▸ Supplied data:
========================================================================

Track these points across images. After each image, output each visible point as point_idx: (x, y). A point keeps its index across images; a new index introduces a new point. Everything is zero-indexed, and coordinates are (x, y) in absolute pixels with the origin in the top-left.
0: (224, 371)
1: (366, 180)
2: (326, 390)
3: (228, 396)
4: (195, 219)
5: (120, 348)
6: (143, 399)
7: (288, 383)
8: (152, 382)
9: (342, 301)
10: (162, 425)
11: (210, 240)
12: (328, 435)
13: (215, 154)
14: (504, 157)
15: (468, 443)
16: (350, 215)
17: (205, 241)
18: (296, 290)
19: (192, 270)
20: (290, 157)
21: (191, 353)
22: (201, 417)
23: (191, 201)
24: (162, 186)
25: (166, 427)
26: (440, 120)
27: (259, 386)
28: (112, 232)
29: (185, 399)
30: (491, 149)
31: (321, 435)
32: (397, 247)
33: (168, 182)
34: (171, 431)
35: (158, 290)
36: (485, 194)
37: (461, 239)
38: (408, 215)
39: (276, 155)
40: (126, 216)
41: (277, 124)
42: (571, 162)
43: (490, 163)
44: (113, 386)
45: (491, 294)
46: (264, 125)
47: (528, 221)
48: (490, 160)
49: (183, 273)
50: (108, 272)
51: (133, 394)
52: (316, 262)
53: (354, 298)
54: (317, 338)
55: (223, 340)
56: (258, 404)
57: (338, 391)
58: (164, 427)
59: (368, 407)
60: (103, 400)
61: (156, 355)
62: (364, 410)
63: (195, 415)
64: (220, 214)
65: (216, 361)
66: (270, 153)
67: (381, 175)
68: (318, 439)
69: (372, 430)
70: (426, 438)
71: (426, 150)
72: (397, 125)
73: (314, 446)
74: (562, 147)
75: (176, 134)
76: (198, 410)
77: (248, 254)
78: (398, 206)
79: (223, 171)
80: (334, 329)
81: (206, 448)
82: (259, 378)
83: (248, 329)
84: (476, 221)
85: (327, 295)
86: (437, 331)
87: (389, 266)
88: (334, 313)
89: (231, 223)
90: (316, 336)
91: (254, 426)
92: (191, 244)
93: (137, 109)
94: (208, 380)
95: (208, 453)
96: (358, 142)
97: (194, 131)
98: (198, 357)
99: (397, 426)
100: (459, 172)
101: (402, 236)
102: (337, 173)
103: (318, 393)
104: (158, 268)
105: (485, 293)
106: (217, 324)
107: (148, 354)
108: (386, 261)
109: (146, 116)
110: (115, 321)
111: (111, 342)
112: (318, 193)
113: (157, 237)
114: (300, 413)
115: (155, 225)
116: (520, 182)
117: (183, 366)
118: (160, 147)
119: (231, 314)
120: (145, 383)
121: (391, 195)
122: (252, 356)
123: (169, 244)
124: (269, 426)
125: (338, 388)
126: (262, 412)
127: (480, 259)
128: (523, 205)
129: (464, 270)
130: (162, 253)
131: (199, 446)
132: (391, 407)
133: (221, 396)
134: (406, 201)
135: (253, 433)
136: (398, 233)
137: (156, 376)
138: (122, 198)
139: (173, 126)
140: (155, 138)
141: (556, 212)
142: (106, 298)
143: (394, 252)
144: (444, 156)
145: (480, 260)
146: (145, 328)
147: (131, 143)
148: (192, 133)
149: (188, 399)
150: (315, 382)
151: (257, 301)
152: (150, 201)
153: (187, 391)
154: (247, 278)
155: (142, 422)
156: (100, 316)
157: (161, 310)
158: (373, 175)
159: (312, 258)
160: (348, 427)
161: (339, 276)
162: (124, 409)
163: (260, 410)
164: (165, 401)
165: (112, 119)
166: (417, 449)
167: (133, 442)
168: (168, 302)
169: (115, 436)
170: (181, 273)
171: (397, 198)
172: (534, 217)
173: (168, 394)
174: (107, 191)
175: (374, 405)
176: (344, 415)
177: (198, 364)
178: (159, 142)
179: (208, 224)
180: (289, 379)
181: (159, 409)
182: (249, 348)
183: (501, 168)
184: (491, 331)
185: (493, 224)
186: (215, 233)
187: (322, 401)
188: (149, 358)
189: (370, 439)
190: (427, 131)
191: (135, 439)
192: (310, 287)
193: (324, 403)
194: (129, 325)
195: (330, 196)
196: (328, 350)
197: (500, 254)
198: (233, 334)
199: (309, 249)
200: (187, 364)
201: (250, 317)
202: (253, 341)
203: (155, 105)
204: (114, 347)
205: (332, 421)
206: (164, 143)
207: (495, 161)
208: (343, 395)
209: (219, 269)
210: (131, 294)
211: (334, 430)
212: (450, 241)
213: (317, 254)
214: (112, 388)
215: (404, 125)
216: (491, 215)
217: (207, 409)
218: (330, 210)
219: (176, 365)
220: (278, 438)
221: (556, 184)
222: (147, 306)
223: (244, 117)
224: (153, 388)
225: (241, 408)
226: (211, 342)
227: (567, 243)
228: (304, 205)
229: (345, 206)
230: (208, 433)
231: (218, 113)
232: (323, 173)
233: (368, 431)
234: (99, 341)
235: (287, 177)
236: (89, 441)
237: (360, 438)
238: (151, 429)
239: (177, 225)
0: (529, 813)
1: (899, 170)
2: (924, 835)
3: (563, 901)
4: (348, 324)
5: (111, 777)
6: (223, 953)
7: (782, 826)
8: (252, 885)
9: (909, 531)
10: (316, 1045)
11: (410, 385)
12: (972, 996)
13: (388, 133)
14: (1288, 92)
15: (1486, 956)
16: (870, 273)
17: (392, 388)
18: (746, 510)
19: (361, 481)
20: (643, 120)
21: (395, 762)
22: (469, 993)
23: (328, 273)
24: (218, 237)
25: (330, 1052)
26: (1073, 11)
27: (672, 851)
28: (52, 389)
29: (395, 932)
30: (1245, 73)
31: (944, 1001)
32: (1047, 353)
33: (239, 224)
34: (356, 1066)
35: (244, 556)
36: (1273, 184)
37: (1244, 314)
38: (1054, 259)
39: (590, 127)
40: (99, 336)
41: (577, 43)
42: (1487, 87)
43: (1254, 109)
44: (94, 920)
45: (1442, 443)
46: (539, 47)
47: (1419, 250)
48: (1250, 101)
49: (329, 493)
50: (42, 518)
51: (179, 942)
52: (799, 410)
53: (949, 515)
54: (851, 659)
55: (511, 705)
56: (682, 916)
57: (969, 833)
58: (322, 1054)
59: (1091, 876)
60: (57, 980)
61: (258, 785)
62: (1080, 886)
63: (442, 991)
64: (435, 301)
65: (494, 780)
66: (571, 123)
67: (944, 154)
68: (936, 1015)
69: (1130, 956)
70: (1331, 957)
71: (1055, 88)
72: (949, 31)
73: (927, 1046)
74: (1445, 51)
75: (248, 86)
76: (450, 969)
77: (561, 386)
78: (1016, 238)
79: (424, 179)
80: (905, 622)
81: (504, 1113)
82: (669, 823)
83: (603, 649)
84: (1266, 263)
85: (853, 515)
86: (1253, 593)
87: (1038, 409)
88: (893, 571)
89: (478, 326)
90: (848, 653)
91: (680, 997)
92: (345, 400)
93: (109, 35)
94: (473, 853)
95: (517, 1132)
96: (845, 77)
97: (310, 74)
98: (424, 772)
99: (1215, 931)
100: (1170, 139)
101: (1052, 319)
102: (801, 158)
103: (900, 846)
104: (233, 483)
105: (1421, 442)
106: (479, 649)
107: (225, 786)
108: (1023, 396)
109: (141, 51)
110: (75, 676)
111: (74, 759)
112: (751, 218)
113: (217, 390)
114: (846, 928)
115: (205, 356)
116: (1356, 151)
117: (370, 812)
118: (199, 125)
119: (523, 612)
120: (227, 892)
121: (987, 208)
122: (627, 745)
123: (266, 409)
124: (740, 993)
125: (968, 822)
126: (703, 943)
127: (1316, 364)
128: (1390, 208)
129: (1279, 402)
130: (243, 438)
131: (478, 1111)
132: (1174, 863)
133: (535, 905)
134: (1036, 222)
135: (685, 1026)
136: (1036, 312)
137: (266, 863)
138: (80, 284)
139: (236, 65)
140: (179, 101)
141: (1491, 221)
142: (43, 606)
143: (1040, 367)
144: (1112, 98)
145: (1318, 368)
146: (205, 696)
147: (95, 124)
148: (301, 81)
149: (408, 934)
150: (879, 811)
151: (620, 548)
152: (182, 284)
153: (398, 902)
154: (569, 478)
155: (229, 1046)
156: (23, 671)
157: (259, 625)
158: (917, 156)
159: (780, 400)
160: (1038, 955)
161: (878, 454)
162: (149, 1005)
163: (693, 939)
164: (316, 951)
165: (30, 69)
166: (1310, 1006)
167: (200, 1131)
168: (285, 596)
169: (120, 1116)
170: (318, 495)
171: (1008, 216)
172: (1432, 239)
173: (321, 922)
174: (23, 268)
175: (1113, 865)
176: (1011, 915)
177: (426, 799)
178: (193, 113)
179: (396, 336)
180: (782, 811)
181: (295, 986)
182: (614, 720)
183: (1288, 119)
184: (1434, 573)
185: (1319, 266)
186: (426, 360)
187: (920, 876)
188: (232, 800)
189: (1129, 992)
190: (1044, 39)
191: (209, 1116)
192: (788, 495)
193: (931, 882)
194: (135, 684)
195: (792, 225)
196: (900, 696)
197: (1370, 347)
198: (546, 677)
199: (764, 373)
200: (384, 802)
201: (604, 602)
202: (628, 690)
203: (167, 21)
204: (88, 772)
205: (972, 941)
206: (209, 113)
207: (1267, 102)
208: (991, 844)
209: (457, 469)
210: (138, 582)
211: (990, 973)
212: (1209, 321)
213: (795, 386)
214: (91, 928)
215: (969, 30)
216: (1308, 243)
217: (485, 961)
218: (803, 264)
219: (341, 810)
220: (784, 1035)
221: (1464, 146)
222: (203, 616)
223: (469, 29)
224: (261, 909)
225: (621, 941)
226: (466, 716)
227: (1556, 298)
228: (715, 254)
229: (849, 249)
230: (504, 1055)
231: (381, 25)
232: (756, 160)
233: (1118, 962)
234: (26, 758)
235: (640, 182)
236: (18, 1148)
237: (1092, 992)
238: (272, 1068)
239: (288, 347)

========================================================================

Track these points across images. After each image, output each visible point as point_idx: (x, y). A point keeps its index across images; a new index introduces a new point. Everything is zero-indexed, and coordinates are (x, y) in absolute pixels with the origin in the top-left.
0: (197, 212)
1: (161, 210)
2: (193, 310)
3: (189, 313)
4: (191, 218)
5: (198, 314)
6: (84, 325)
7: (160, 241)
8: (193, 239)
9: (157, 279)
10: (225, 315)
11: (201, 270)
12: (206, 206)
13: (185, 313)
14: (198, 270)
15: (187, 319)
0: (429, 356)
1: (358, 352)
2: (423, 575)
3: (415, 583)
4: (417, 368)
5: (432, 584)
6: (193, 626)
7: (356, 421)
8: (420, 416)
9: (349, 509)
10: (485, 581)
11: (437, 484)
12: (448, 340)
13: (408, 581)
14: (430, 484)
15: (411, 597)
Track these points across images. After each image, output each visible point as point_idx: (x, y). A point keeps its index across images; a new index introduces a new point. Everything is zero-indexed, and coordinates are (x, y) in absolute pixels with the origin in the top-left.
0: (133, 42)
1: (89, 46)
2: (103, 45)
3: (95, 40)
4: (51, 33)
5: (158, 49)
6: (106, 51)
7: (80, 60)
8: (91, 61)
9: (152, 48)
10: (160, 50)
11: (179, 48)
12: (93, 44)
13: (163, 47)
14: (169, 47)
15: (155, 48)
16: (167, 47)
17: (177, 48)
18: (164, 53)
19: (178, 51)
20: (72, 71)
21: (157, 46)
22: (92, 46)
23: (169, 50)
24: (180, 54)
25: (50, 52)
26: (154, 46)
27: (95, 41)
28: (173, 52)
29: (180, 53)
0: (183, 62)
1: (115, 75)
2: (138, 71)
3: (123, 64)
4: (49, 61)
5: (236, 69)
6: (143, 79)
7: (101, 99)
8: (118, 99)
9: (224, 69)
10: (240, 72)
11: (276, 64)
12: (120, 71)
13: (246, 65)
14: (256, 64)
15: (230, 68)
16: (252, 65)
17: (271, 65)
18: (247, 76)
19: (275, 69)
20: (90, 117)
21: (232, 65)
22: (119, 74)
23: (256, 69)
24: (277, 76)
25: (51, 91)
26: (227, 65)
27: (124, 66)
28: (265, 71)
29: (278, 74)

========================================================================

▸ Task brief: The required answer is the run of lines above, starting at the line with "214: (112, 388)" and ending at the line with "238: (151, 429)", reproduced exactly with both ends.

▸ Response area:
214: (112, 388)
215: (404, 125)
216: (491, 215)
217: (207, 409)
218: (330, 210)
219: (176, 365)
220: (278, 438)
221: (556, 184)
222: (147, 306)
223: (244, 117)
224: (153, 388)
225: (241, 408)
226: (211, 342)
227: (567, 243)
228: (304, 205)
229: (345, 206)
230: (208, 433)
231: (218, 113)
232: (323, 173)
233: (368, 431)
234: (99, 341)
235: (287, 177)
236: (89, 441)
237: (360, 438)
238: (151, 429)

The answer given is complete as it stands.